A Model for Global Inclusion
What makes these initiatives particularly significant is that they demonstrate how locally developed technology can address needs that global corporations have ignored. Western accessibility tools typically prioritize American or British sign languages, leaving African users behind. Major translation platforms focus on economically powerful languages, rendering African linguistic diversity invisible.
By centering African languages and communities in their design process, KhayaAI and Signvrse prove that inclusion requires intentional effort. Technology that doesn’t incorporate overlooked communities perpetuates inequities; technology built with those communities in mind can create opportunities at scale.
The datasets these companies are building—KhayaAI’s multilingual speech and text corpora, Signvrse’s motion-captured sign language sequences—will become foundational resources for future AI development across Africa. They’re not just creating products; they’re building infrastructure for a more inclusive digital future.
As African populations grow and urbanize, demand for these technologies will only increase. The continent is projected to have the world’s largest workforce by 2050, and ensuring linguistic access to education, healthcare, and economic opportunities will be crucial for development.
Looking Ahead
Both companies have ambitious expansion plans. KhayaAI aims to scale across the African continent, with languages such as Amharic and Wolof already in development. Signvrse envisions expanding beyond Kenya to cover other African sign languages, creating a pan-African accessibility network.
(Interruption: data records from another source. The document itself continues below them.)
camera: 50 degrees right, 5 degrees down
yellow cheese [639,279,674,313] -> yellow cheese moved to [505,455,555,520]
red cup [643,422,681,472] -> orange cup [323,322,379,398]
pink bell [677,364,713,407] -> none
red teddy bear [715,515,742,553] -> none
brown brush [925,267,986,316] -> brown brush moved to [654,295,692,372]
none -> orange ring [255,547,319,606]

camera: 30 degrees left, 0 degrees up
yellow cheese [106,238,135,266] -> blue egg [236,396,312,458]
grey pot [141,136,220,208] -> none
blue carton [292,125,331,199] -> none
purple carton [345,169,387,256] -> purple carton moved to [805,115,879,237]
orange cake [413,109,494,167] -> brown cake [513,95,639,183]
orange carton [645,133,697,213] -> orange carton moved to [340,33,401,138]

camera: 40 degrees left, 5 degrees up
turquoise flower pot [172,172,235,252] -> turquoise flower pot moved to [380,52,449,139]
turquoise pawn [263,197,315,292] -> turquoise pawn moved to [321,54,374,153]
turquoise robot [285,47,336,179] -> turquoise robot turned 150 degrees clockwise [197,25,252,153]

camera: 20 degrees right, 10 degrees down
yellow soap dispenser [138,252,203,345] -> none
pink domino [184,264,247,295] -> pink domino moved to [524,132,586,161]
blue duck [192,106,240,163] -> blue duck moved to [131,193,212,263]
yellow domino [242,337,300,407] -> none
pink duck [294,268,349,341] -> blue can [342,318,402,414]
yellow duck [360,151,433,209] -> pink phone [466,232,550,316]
More broadly, these startups are building bridges where there were walls. A Ghanaian farmer can now use voice commands in Twi to access agricultural information on their smartphone. A deaf Kenyan student can follow a lecture translated into KSL by a digital avatar. A business in Lagos can communicate with Yoruba-speaking customers through AI-powered tools built by Africans, for Africans.
The innovations emerging from Accra and Nairobi aren’t just about technology—they’re about dignity, opportunity, and the fundamental right to be heard. In a world where digital access increasingly determines economic and social participation, ensuring that everyone can communicate in their own language isn’t a luxury. It’s a necessity.
As Savatia puts it: “The deaf community has been left behind, and we’re changing that.” The same could be said for speakers of African languages everywhere. Thanks to homegrown innovation, being left behind is no longer inevitable. The future, it turns out, speaks Twi, signs in KSL, and is being built right here in Africa.
Demos of KhayaAI are available on both iOS and Android app stores, as well as through web platforms. Signvrse’s Terp 360 can be accessed at the company’s website, with mobile applications coming soon.